Interview und Fotos: © Peter Hahn
www.fotoblues.net

Welchen Stellenwert hat Kunst in Deinem Leben? Wie lebst Du Deine Kunst im Alltag?
Ohne Kunst und ohne meine Malerei würde mir etwas Grundsätzliches im Leben fehlen. Ich brauche die Malerei, es ist ein tiefes Bedürfnis, zu malen. Oft male ich zwei oder drei Bilder gleichzeitig. Es gab Phasen in meinem Leben, in denen ich nicht zum Malen kam. Mir ging es dann regelrecht schlecht. Malen motiviert mich, macht mich innerlich stark.
Ich muss zugeben, meine Malerei nimmt viel Zeit ein. Wenn ich male, bin ich im „flow“, brauche viel Zeit und die nehme ich mir. Es ist ein einsames Geschäft. Soziale Beziehungen können durchaus darunter leiden.

Signifikant und beeindruckend in Deiner Malerei ist das Spiel der Farben. Welche schöpferischen Ideen hast Du zu Beginn eines Bildes? Hast Du bereits einen Plan oder ist ein Bild eher die Reminiszenz des Unbewussten?
Ich habe keinen Plan. Das Bild entwickelt sich während des Malprozesses, wie häufig bei abstrakter Malerei.
Zwar habe ich am Anfang eine vage Idee, den Wunsch, eine bestimmte Farbe, einen Farbklang auszuprobieren. Aber ich kann nicht sagen, was mich letztendlich dazu treibt, diese oder jene Farbe zu nehmen. Aufgefallen ist mir jedoch, dass ich im Winter häufig die Farben Blau, Weiß, Grau, Pink – entsprechend der Farbkombination des Winterhimmels benutze.
Wichtig für mich ist, die Farbe fließen zu lassen, sie kann sich auf der Leinwand ausbreiten. In meinem „früheren“ Leben als Ärztin lebte und arbeitete ich sehr diszipliniert und kontrolliert. In meiner Malerei ist es mir gelungen, Kontrolle abzugeben und dem Zufall Raum zu geben. Um ein Kunstwerk entstehen zu lassen, ist es dann aber notwendig, einzugreifen und zu begrenzen, den Zufall zu lenken. Ich führe jedoch stets einen Dialog mit der Farbe.

Der Betrachtende hat sofort den Eindruck, dass Deine Kunstwerke einen eigenen Aspekt im Portfolio der Malerei darstellen. Wie schaffst Du das? Was ist Dein Geheimnis?
Mein Alleinstellungsmerkmal entwickelte sich im Studium. Von Anbeginn faszinierte mich der abstrakte Expressionismus. Bei der Suche nach der eigenen Handschrift, dem eigenen Spektrum meiner künstlerischen Tätigkeit, wollte ich dieses Thema erweitern.

[Datensatzeinträge]
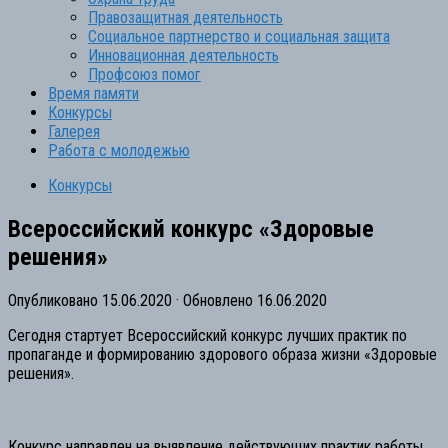
Правозащитная деятельность
Социальное партнерство и социальная защита
Инновационная деятельность
Профсоюз помог
Время памяти
Конкурсы
Галерея
Работа с молодежью
Конкурсы
Всероссийский конкурс «Здоровые
решения»
Опубликовано
15.06.2020
· Обновлено
16.06.2020
Сегодня стартует Всероссийский конкурс лучших практик по
пропаганде и формированию здорового образа жизни «Здоровые
решения».
⠀
Конкурс направлен на выявление действующих практик работы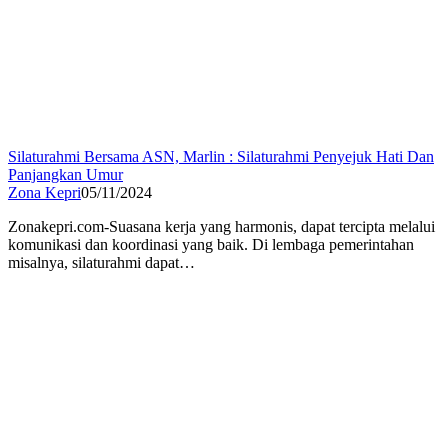
Silaturahmi Bersama ASN, Marlin : Silaturahmi Penyejuk Hati Dan
Panjangkan Umur
Zona Kepri
05/11/2024
Zonakepri.com-Suasana kerja yang harmonis, dapat tercipta melalui
komunikasi dan koordinasi yang baik. Di lembaga pemerintahan
misalnya, silaturahmi dapat…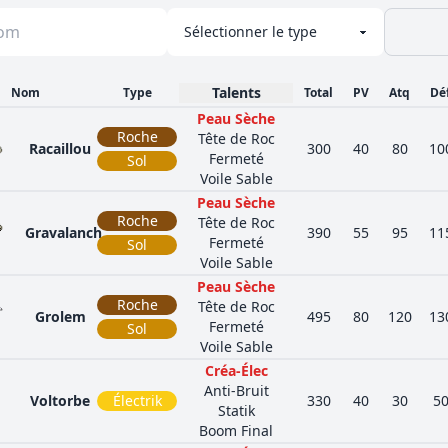
Talents
Nom
Type
Total
PV
Atq
Dé
Peau Sèche
Roche
Tête de Roc
Racaillou
300
40
80
10
Fermeté
Sol
Voile Sable
Peau Sèche
Roche
Tête de Roc
Gravalanch
390
55
95
11
Fermeté
Sol
Voile Sable
Peau Sèche
Roche
Tête de Roc
Grolem
495
80
120
13
Fermeté
Sol
Voile Sable
Créa-Élec
Anti-Bruit
Voltorbe
Électrik
330
40
30
5
Statik
Boom Final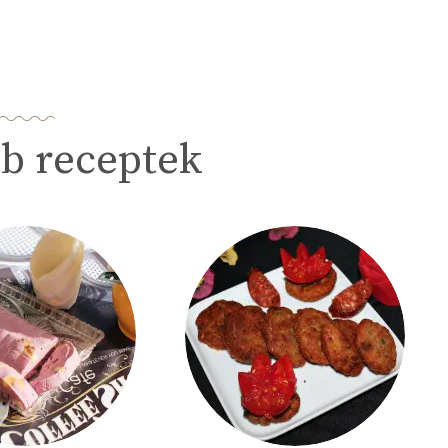
b receptek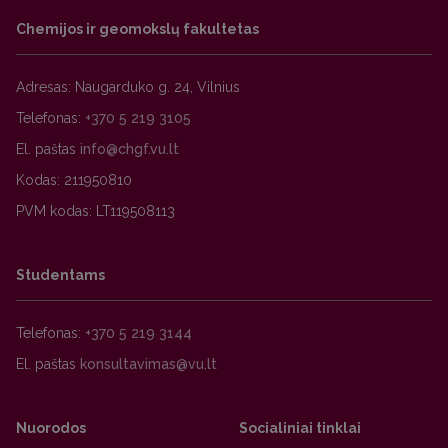
Chemijos ir geomokslų fakultetas
Adresas: Naugarduko g. 24, Vilnius
Telefonas:
+370 5 219 3105
El. paštas
Kodas: 211950810
PVM kodas: LT119508113
Studentams
Telefonas:
+370 5 219 3144
El. paštas
Nuorodos
Socialiniai tinklai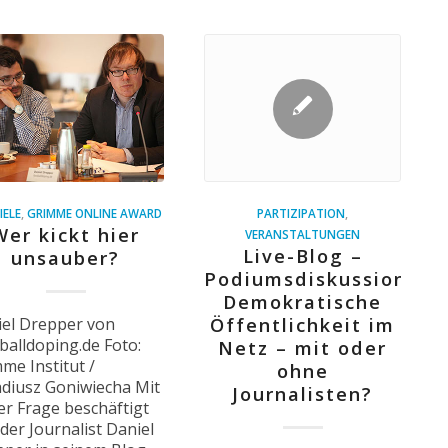
IELE
,
GRIMME ONLINE AWARD
PARTIZIPATION
,
Wer kickt hier
VERANSTALTUNGEN
Live-Blog –
unsauber?
Podiumsdiskussion:
Demokratische
el Drepper von
Öffentlichkeit im
balldoping.de Foto:
Netz – mit oder
me Institut /
ohne
diusz Goniwiecha Mit
Journalisten?
er Frage beschäftigt
 der Journalist Daniel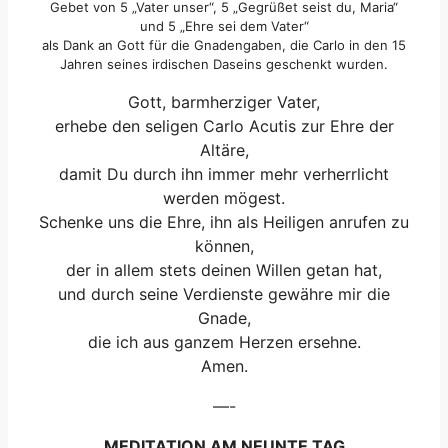
Gebet von 5 „Vater unser“, 5 „Gegrüßet seist du, Maria“
und 5 „Ehre sei dem Vater“
als Dank an Gott für die Gnadengaben, die Carlo in den 15
Jahren seines irdischen Daseins geschenkt wurden.
Gott, barmherziger Vater,
erhebe den seligen Carlo Acutis zur Ehre der
Altäre,
damit Du durch ihn immer mehr verherrlicht
werden mögest.
Schenke uns die Ehre, ihn als Heiligen anrufen zu
können,
der in allem stets deinen Willen getan hat,
und durch seine Verdienste gewähre mir die
Gnade,
die ich aus ganzem Herzen ersehne.
Amen.
—-
MEDITATION AM NEUNTE TAG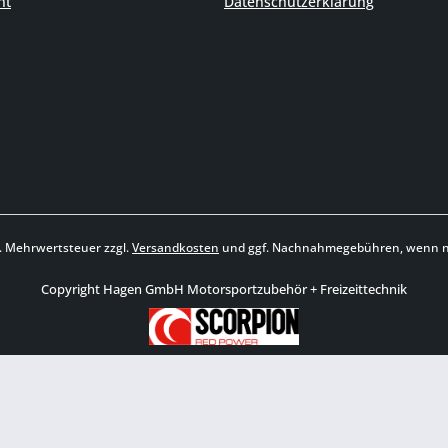
ht
Datenschutzerklärung
zl. Mehrwertsteuer zzgl.
Versandkosten
und ggf. Nachnahmegebühren, wenn ni
Copyright Hagen GmbH Motorsportzubehör + Freizeittechnik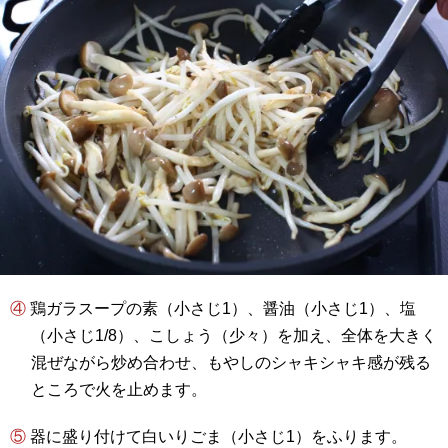
④ 鶏ガラスープの素（小さじ1）、醤油（小さじ1）、塩
（小さじ1/8）、こしょう（少々）を加え、全体を大きく
混ぜながら炒め合わせ、もやしのシャキシャキ感が残る
ところで火を止めます。
⑤ 器に盛り付けて白いりごま（小さじ1）をふります。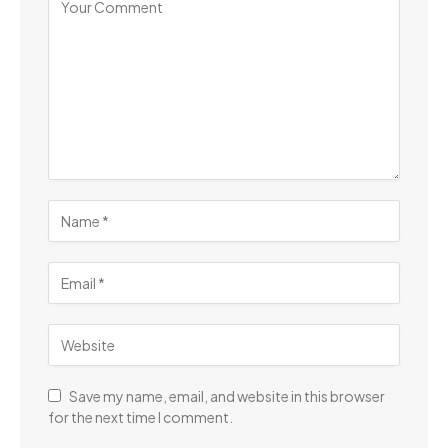
Save my name, email, and website in this browser
for the next time I comment.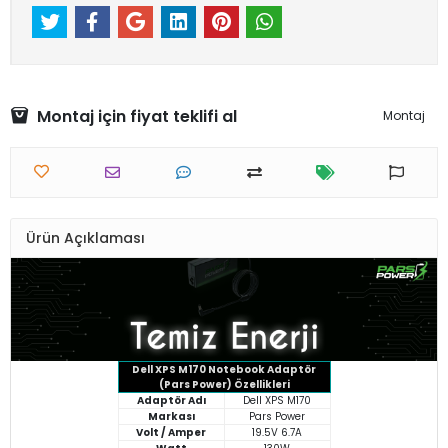
Montaj için fiyat teklifi al
Montaj
Ürün Açıklaması
Dell XPS M170 Notebook Adaptör
(Pars Power) Özellikleri
Adaptör Adı
Dell XPS M170
Markası
Pars Power
Volt / Amper
19.5V 6.7A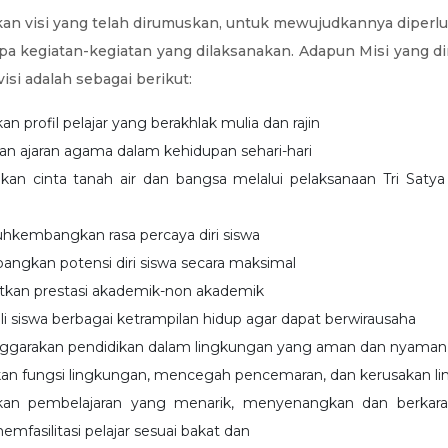
an visi yang telah dirumuskan, untuk mewujudkannya diperl
pa kegiatan-kegiatan yang dilaksanakan. Adapun Misi yang 
visi adalah sebagai berikut:
n profil pelajar yang berakhlak mulia dan rajin
n ajaran agama dalam kehidupan sehari-hari
n cinta tanah air dan bangsa melalui pelaksanaan Tri Saty
embangkan rasa percaya diri siswa
gkan potensi diri siswa secara maksimal
kan prestasi akademik-non akademik
 siswa berbagai ketrampilan hidup agar dapat berwirausaha
ggarakan pendidikan dalam lingkungan yang aman dan nyaman
kan fungsi lingkungan, mencegah pencemaran, dan kerusakan l
kan pembelajaran yang menarik, menyenangkan dan berkara
fasilitasi pelajar sesuai bakat dan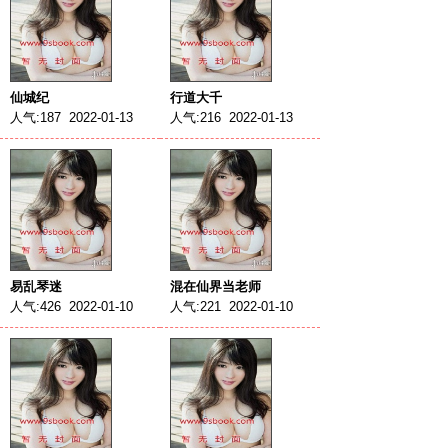
仙城纪
行道大千
人气:187 2022-01-13
人气:216 2022-01-13
易乱琴迷
混在仙界当老师
人气:426 2022-01-10
人气:221 2022-01-10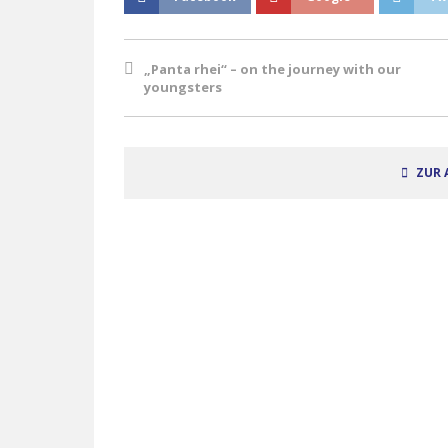
„Panta rhei“ – on the journey with our
youngsters
ZUR 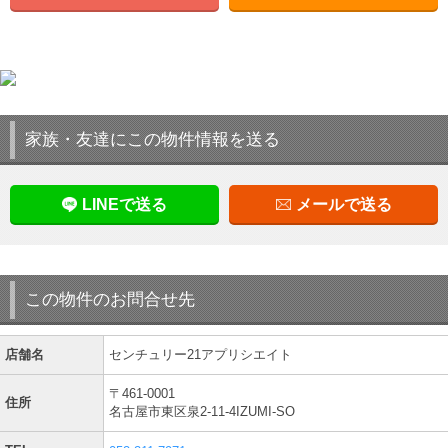
家族・友達にこの物件情報を送る
LINEで送る
メールで送る
この物件のお問合せ先
店舗名
センチュリー21アプリシエイト
〒461-0001
住所
名古屋市東区泉2-11-4IZUMI-SO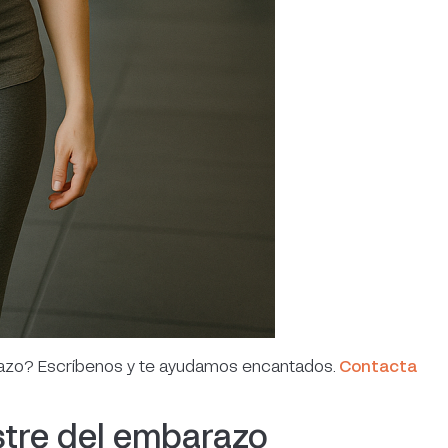
razo? Escríbenos y te ayudamos encantados.
Contacta
stre del embarazo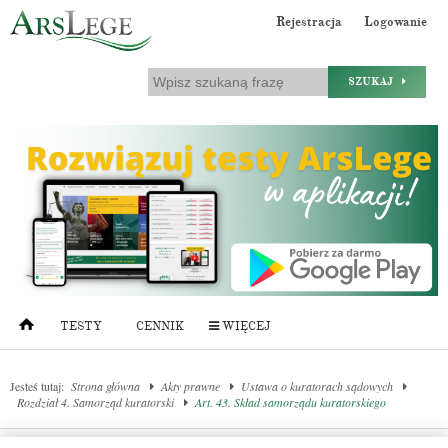
Rejestracja
Logowanie
SZUKAJ
TESTY
CENNIK
WIĘCEJ
Jesteś tutaj:
Strona główna
Akty prawne
Ustawa o kuratorach sądowych
Rozdział 4. Samorząd kuratorski
Art. 43. Skład samorządu kuratorskiego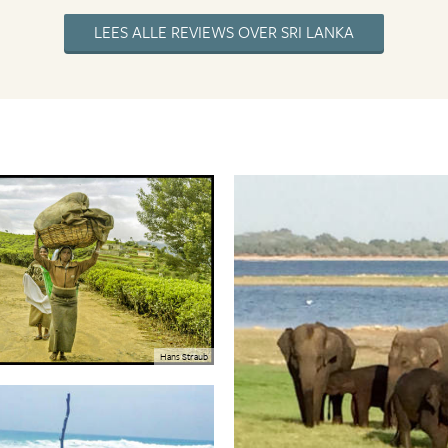
LEES ALLE REVIEWS OVER SRI LANKA
Hans Straub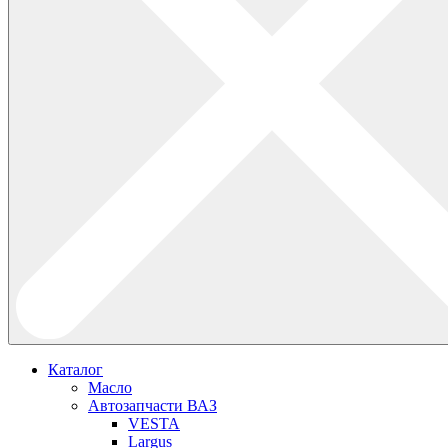
Каталог
Масло
Автозапчасти ВАЗ
VESTA
Largus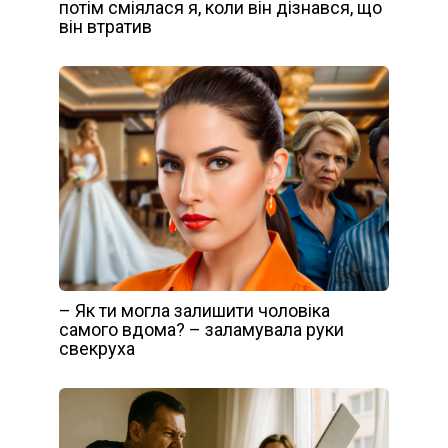
потім сміялася я, коли він дізнався, що
він втратив
– Як ти могла залишити чоловіка
самого вдома? – заламувала руки
свекруха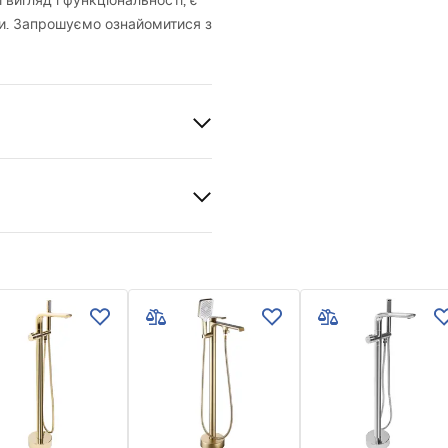
вигляд і функціональності, є
ти. Запрошуємо ознайомитися з
й
лото
bly instruction
kcja montażu - bateria
BS
wa Hass.pdf
и гарантії
nty_Terms_and_Conditions_
s_-_5.pdf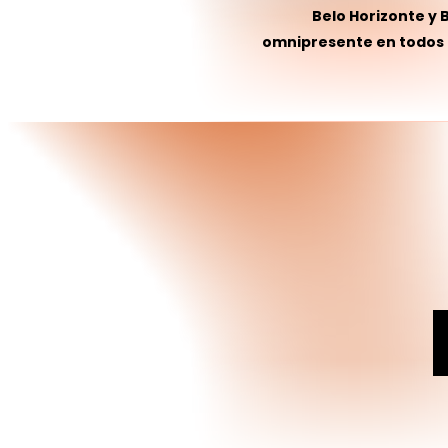
Belo Horizonte y 
omnipresente en todos l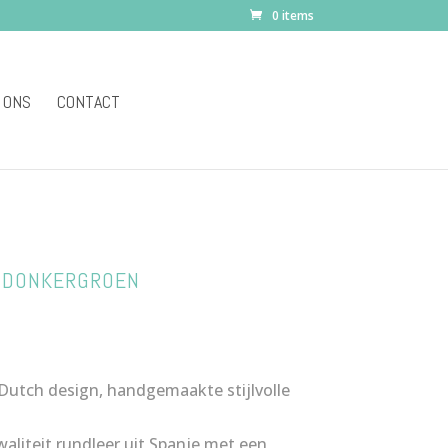
0 items
 ONS
CONTACT
 DONKERGROEN
nkelijke
Huidige
prijs
s:
 Dutch design, handgemaakte stijlvolle
.
€99,00.
liteit rundleer uit Spanje met een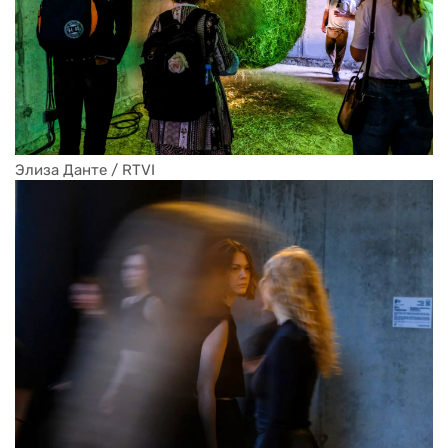
Элиза Данте / RTVI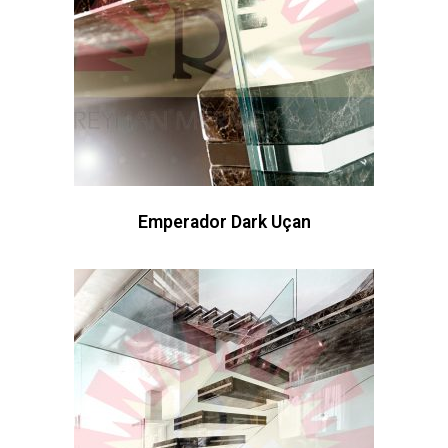
Emperador Dark Uçan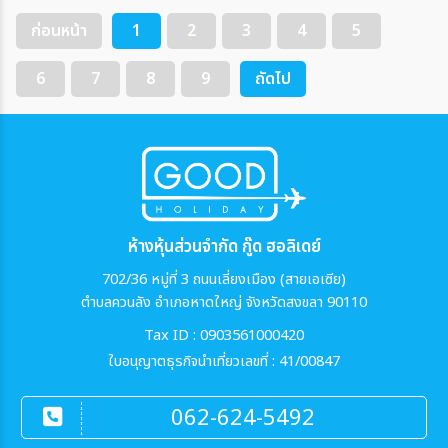
ก่อนหน้า
1
2
3
4
5
6
7
8
9
ถัดไป
ห้างหุ้นส่วนจำกัด กู๊ด ฮอลิเดย์
702/36 หมู่ที่ 3 ถนนเลี่ยงเมือง (สายเอเซีย)
ตำบลควนลัง อำเภอหาดใหญ่ จังหวัดสงขลา 90110
Tax ID : 0903561000420
ใบอนุญาตธุรกิจนำเที่ยวเลขที่ : 41/00847
062-624-5492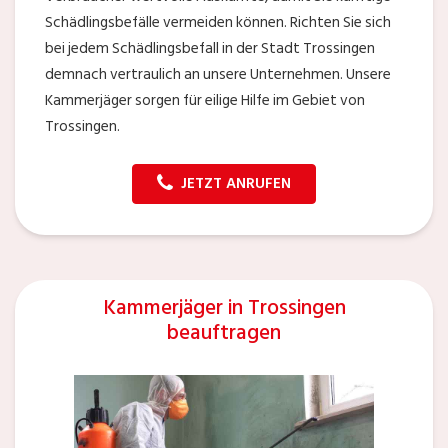
Schädlingsbefälle vermeiden können. Richten Sie sich
bei jedem Schädlingsbefall in der Stadt Trossingen
demnach vertraulich an unsere Unternehmen. Unsere
Kammerjäger sorgen für eilige Hilfe im Gebiet von
Trossingen.
JETZT ANRUFEN
Kammerjäger in Trossingen
beauftragen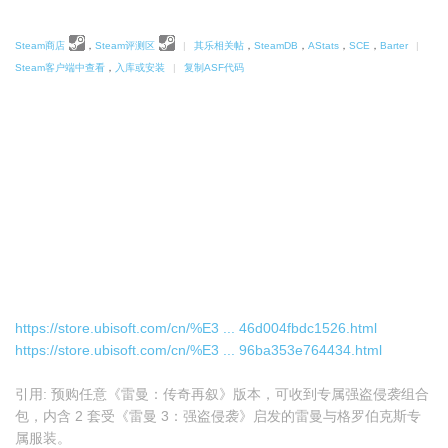
Steam商店
，
Steam评测区
|
其乐相关帖
，
SteamDB
，
AStats
，
SCE
，
Barter
|
Steam客户端中查看
，
入库或安装
|
复制ASF代码
https://store.ubisoft.com/cn/%E3 ... 46d004fbdc1526.html
https://store.ubisoft.com/cn/%E3 ... 96ba353e764434.html
引用: 预购任意《雷曼：传奇再叙》版本，可收到专属强盗侵袭组合
包，内含 2 套受《雷曼 3：强盗侵袭》启发的雷曼与格罗伯克斯专
属服装。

Anhand der Informationen —
#1 Schreibe aus dem Interview über die Malerei den Abschnitt wortgetreu ab, der mit den Worten „Der Betrachtende hat“ beginnt und mit „dieses Thema erweitern.“ endet.
#2 Führe das Interview über die Malerei im Anschluss an seinen letzten Satz weiter.

Lösungen der Aufgaben —
#1
Der Betrachtende hat sofort den Eindruck, dass Deine Kunstwerke einen eigenen Aspekt im Portfolio der Malerei darstellen. Wie schaffst Du das? Was ist Dein Geheimnis?
Mein Alleinstellungsmerkmal entwickelte sich im Studium. Von Anbeginn faszinierte mich der abstrakte Expressionismus. Bei der Suche nach der eigenen Handschrift, dem eigenen Spektrum meiner künstlerischen Tätigkeit, wollte ich dieses Thema erweitern.

#2
Über den „gelenkten Zufall“ bin ich zu den gerichteten Farbverläufen gekommen, die die Dynamik und Expression der grenzenlosen Farbe eindämmen. Ich experimentierte mit Farbspuren auf feuchtem Untergrund und auf trockener Leinwand; ich beobachtete den Farbverlauf bei unterschiedlichen Flüssigkeitsgraden; ich versuchte so viele Schichten von Farbspuren wie möglich übereinanderzulegen oder begnügte mich mit so wenigen wie ausreichend. Diese Bandbreite von reduzierter Fragilität bis hin zu massiver Verdichtung machen vielleicht das Geheimnis aus. Und die Intensität der Beschäftigung mit einem Thema, was ich dann ausreize.

Was bedeuten für Dich in der Malerei Verdichtung und Reduktion? Was sind die wichtigsten Techniken in Deiner Arbeit?
Die Frage ist schon mit den vorigen Ausführungen beantwortet. Vielleicht kann ich noch hinzufügen, dass in meinen Zeichnungen, die vor kurzem in einer Ausstellung im PrimoBuch zu sehen waren, das Thema Reduktion behandelt wird.

Warum hast Du Dich besonders mit der religions- und kulturwissenschaftlichen Bedeutung von Farben beschäftigt?
Ich habe mich immer gefragt, warum benutze ich so oft Grün. Bei meiner Beschäftigung mit der Bedeutung von Farben fand ich heraus, dass der Farbe Grün in verschiedenen Religionen eine besondere Bedeutung zugeschrieben wird. Im Islam ist sie die heiligste Farbe als Farbe des Propheten, im Schamanismus ist sie die Farbe der Heilung, im babylonischen Gilgamesch-Epos erscheint eine mythische Gestalt, der „grüne Mann“, in der sich Wasser, Leben und vermittelnde Weisheit verbinden.
Farben werden unterschiedliche Kräfte zu geschrieben. Ich habe erfahren, dass sie eine heilsame Wirkung auf Körper und Geist haben. Insbesondere die verschiedenen Schattierungen von Grün und Blau sind für mich ein Aspekt des Lebendig seins, den ich zum Beispiel erleben kann bei Spaziergängen am Teltowkanal oder an der Krummen Lanke, wenn sich das Grün der Pflanzen und das Blau des Himmels im Wasser spiegeln. In der Mystik von Hildegard von Bingen beschreibt auch sie den Wasser- wie den Luft- und Geistesaspekt des Grün.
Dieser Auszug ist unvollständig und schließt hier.